Give back, unchanged, each line from the one containing "menimi (789 384) → menimi (563 167), moved" through the last line of the entries below.

[Dataset extract]

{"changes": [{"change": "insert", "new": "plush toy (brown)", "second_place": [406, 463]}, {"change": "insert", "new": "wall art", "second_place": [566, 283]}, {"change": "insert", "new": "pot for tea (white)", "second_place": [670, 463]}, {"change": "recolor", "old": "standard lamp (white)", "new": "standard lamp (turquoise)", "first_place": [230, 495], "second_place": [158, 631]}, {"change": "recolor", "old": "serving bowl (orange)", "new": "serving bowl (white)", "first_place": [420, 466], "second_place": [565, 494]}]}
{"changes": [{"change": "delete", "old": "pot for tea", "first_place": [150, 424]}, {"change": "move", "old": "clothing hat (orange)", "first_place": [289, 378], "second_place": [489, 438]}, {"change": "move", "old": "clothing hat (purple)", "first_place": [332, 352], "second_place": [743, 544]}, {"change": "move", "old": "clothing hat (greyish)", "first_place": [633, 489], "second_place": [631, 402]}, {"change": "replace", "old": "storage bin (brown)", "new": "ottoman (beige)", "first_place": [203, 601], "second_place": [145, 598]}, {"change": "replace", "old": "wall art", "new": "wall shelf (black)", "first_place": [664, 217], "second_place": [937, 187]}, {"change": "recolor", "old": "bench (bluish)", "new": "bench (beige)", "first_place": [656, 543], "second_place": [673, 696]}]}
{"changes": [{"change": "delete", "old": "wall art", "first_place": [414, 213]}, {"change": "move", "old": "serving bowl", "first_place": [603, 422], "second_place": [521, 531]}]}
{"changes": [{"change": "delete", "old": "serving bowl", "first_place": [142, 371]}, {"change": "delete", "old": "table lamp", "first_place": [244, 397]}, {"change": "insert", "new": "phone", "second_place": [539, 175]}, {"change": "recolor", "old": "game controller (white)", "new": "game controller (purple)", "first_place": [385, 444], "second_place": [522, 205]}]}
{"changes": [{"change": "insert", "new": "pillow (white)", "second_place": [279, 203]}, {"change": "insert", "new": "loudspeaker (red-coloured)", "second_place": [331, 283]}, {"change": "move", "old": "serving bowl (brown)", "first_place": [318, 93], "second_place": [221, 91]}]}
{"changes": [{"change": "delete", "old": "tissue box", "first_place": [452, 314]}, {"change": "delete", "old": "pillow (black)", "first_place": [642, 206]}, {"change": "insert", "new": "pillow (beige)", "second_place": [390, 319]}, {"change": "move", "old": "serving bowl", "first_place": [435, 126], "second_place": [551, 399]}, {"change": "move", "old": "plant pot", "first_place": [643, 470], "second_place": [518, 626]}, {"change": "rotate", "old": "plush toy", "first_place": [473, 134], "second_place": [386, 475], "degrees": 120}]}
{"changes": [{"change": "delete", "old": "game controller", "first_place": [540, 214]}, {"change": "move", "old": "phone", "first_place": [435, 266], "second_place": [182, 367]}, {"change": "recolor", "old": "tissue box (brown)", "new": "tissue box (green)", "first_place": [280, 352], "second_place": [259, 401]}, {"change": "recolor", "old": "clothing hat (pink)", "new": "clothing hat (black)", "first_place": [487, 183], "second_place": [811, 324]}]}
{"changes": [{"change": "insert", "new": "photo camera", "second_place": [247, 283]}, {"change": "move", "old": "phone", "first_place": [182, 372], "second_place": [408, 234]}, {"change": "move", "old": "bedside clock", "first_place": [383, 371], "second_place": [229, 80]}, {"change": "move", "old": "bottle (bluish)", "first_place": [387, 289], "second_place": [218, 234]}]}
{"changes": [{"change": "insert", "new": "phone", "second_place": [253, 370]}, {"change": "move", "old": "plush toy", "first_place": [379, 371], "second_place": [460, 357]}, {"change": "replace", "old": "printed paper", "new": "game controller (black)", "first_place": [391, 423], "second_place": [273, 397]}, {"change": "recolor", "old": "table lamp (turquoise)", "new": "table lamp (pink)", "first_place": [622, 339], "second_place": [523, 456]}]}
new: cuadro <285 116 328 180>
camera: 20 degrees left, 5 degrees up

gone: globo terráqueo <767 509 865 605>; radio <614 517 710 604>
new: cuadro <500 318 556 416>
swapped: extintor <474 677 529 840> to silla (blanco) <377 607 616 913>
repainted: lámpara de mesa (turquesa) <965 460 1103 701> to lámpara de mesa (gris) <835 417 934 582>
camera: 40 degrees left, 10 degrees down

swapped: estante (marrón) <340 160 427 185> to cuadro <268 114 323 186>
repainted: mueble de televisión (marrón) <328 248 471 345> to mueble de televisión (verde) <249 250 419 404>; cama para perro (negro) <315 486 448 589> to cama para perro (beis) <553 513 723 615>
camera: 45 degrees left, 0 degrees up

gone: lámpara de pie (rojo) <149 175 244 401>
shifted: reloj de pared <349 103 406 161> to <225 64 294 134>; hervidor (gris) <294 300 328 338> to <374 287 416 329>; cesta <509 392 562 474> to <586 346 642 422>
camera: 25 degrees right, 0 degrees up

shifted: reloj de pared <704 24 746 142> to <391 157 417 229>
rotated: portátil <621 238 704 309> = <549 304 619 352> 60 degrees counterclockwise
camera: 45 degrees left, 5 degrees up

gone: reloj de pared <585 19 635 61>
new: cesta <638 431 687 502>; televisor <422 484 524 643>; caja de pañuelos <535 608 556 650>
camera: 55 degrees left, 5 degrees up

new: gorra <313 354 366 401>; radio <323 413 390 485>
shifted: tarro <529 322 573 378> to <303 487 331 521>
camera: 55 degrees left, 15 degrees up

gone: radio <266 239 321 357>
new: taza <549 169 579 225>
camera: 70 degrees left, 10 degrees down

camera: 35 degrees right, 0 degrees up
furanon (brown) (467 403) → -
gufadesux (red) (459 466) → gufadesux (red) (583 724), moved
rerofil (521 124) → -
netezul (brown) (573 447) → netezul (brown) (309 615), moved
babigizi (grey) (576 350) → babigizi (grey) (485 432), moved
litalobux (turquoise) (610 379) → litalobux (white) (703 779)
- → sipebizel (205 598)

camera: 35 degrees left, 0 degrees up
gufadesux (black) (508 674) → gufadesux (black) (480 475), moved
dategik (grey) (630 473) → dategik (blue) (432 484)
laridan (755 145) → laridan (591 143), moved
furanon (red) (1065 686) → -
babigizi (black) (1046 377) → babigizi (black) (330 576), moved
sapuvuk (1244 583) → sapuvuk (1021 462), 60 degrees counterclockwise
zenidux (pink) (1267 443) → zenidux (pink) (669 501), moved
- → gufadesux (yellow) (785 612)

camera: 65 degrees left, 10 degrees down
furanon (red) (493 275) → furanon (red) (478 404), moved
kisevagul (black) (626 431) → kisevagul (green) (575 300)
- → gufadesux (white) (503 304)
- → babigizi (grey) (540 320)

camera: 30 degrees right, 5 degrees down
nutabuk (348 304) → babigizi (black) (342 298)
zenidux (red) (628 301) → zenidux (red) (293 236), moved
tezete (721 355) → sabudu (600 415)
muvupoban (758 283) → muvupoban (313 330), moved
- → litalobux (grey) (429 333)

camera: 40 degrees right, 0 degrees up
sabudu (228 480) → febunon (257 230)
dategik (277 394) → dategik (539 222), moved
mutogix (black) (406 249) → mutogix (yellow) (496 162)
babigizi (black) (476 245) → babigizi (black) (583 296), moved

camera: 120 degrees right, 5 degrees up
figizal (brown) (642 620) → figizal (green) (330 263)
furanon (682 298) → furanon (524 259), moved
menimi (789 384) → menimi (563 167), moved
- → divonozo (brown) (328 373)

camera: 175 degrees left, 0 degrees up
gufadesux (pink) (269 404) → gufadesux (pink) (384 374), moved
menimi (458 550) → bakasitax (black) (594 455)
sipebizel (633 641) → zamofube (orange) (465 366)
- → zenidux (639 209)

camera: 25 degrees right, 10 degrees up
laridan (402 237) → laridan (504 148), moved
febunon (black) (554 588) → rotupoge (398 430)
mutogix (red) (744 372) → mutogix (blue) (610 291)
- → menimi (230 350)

[/Dataset extract]

*Result of this task:*
menimi (789 384) → menimi (563 167), moved
- → divonozo (brown) (328 373)

camera: 175 degrees left, 0 degrees up
gufadesux (pink) (269 404) → gufadesux (pink) (384 374), moved
menimi (458 550) → bakasitax (black) (594 455)
sipebizel (633 641) → zamofube (orange) (465 366)
- → zenidux (639 209)

camera: 25 degrees right, 10 degrees up
laridan (402 237) → laridan (504 148), moved
febunon (black) (554 588) → rotupoge (398 430)
mutogix (red) (744 372) → mutogix (blue) (610 291)
- → menimi (230 350)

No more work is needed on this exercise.